Genetic technologies

Reading, interpreting and editing genetic material is getting faster, cheaper, and more precise. Using the power of genetic technologies in living things has enormous implications and raises important ethical issues for discussion, so it is important they are used appropriately and society is involved in the big decisions about their use.

What are genetic technologies?

Every living organism on the planet carries DNA in its cells. Contained within DNA are sets of instructions, or genes, to build the proteins that a cell needs to function. We inherit these genes from our parents and small differences between them contribute to unique physical features such as eye colour and height.

It is now possible to read the code, or sequence, in a strand of DNA to identify the genes we carry and understand what they do. Scientists can also create new pieces of genetic material and even add, remove or replace sections of DNA to edit genes. Taken together, these are known as genetic technologies. They offer enormous power to learn more about diseases, develop new varieties of plants to improve food crops, or even fix genetic faults that cause inherited conditions.

But the potential benefits of genetic technologies must also be weighed against ethical and societal concerns about how they might be used. Effective regulation and ethical boundaries are essential.

Since the first comprehensive human genome was published in 2003, the time and cost of mapping  genetic information have plummeted. This has transformed our ability to look at the DNA of individual patients to help diagnose inherited disorders or make predictions about their predisposition to certain conditions. Developments in gene editing also make it possible to correct errors within DNA that cause disease. But both the information obtained from genetic testing and editing to change DNA require careful use.

In 2015, the Royal Society and other national academies held the first of three international summits to discuss human genome editing, along with the ethical and governance issues it presents. Since then, the first treatments using genome editing have been licenced for use in patients, while an illegal use of the technology leading to the birth of the first genetically edited babies was announced in November 2018. 

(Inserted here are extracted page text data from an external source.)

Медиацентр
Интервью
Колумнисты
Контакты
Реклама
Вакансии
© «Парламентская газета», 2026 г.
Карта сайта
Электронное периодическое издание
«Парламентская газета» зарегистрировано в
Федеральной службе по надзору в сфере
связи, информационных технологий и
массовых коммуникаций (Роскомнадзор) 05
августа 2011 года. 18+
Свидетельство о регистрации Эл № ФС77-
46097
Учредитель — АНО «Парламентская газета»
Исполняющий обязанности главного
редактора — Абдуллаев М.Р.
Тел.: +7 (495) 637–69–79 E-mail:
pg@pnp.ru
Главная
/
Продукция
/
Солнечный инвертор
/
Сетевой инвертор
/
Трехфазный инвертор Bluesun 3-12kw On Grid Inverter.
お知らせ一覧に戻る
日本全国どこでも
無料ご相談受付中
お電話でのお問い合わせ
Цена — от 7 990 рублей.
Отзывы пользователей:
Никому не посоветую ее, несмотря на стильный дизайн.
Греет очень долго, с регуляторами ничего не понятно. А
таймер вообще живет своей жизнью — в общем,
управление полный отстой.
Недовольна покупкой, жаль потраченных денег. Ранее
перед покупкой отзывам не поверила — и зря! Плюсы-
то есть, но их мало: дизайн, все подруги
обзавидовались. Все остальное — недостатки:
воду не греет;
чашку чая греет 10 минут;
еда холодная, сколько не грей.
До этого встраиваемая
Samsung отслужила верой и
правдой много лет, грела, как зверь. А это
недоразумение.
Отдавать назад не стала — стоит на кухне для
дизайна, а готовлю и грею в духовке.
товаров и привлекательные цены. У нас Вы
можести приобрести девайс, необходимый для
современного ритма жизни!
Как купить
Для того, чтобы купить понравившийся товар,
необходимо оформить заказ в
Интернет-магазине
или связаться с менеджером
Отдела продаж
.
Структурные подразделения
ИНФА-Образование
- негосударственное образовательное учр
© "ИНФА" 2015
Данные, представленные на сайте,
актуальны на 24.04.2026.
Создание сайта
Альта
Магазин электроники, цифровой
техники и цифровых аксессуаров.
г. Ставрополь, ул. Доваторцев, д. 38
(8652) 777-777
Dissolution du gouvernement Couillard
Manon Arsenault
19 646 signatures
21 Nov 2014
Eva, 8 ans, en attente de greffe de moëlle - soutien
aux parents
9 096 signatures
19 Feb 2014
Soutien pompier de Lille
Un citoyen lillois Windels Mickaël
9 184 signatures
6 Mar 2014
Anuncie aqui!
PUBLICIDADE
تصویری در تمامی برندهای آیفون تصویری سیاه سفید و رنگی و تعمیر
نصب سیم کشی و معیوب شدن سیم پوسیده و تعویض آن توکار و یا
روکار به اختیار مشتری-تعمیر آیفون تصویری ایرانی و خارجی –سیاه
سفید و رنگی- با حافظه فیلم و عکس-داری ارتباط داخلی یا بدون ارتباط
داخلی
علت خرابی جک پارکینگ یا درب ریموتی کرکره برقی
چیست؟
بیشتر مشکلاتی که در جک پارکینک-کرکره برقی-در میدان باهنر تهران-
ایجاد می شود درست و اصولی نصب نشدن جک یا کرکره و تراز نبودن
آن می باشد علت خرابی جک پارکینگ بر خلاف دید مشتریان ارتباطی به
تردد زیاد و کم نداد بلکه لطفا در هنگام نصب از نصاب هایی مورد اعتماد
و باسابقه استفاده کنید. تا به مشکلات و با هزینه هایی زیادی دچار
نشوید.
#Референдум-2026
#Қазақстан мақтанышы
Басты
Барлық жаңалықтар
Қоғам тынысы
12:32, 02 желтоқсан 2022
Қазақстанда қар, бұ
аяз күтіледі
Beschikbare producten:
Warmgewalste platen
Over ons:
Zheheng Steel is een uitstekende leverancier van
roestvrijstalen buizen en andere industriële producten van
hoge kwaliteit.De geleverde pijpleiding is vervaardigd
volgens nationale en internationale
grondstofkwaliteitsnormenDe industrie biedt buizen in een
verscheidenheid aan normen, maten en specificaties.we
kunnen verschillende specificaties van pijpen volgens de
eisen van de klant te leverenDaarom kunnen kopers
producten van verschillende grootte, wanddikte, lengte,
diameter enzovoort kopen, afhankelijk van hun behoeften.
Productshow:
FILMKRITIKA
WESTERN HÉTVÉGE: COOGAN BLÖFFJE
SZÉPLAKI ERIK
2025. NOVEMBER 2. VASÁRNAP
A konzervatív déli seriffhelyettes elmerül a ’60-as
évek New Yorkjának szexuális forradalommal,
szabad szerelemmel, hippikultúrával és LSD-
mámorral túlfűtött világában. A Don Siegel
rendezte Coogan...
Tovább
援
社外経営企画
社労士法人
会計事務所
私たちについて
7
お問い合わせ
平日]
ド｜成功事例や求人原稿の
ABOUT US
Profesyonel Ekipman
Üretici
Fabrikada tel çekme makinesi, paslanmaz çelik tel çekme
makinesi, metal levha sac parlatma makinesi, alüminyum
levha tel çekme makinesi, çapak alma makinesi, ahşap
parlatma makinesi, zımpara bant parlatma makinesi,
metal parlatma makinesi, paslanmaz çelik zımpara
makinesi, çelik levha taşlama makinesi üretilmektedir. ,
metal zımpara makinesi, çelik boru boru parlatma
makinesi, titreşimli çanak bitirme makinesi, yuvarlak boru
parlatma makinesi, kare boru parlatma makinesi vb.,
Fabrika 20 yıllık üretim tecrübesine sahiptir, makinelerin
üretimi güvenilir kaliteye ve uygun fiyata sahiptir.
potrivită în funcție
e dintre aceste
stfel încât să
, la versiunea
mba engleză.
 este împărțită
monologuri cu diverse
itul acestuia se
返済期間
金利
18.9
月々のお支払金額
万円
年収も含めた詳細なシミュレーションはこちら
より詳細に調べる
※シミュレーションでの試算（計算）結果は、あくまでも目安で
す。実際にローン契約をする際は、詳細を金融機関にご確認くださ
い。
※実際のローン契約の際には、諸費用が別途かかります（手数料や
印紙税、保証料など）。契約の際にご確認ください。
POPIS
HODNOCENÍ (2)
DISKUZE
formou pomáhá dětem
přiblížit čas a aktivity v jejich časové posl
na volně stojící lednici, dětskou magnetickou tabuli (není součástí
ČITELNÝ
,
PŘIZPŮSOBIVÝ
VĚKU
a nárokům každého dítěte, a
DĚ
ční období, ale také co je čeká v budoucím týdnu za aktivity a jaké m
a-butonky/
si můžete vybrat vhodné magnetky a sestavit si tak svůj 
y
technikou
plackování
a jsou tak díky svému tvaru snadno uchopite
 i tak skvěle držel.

While gene editing has the potential to make radical improvements to human health, it also has the potential to be misused. A public dialogue commissioned by the Royal Society in 2017 concluded that most participants were comfortable with the technology being used to treat disease, but were opposed to editing traits relating to appearance, such as eye colour, or attributes such as strength or intelligence, especially if done in a way that would affect not just the individual but their descendants too (heritable human genome editing).

As part of an international commission of Academies of sciences and medicine from around the world, the Royal Society has helped to draw up principles and standards for the clinical use of genome editing of human embryos. In its report published in 2019, the commission urged that human embryos with edited genomes should not be used to create a pregnancy until the reliability and safety of the procedures have been established.

Gene editing could also be misused to alter the DNA of microbes to create new or more infectious diseases. 

As new genetic technologies emerge, there will need to be a balance between ensuring patients can benefit from them while ensuring they are safe to use and appropriately regulated. Heritable genetic editing will require international oversight. The Royal Society aims to inform and support the public discussion on genetic technologies in the UK and internationally.

The insights provided by genetic research have helped plant breeders to create new varieties of agricultural and horticultural plants. Whilst plant breeders can use a range of approaches to introduce new genetics into their best varieties, technologies such as genome editing enable this faster and more cheaply than traditional breeding. In 2023, the UK Government passed legislation that sought to reduce the regulatory barriers to using genetic technologies such as genome editing in agriculture. 

However this legislation left genetic changes that involve the movement of genes between species in a regulatory framework that has historically been too expensive for academics and small companies to commercialise their research. This is significant as some plant-breeding outcomes, such as crops that are less dependent on pesticides and fertilisers, can only be achieved by moving genes between species. The Royal Society's policy briefing, Enabling genetic technologies for food security, sets out how the flexibility within this regulatory framework can be used to allow GM crops to bring additional benefits for human health, agricultural productivity and the environment.

There have been, however, long running debates about the use of genetically modified (GM) crops, both in terms of their impact on human health and the environment. The Royal Society works to promote debate at all levels in the UK about how genetic modification and gene editing techniques can be used, including by providing expert answers to key questions. 

While most research using genetic technologies has focused on human health and domesticated species, there are some applications involving wild species, such as synthetic “gene drives” as a way of eradicating insect-borne diseases or to control pests and invasive species. Gene drives occur naturally, but scientists have been creating synthetic versions that can be used to edit the genes of mosquitoes, for example, to prevent them from transmitting malaria. They could also be used to help trees adapt more rapidly to climate change. But the consequences of introducing gene drives into local ecosystems needs to be fully explored, so it is important that research is appropriately governed and debated. The Royal Society works at national and international levels to inform and enable debate around genetic technologies.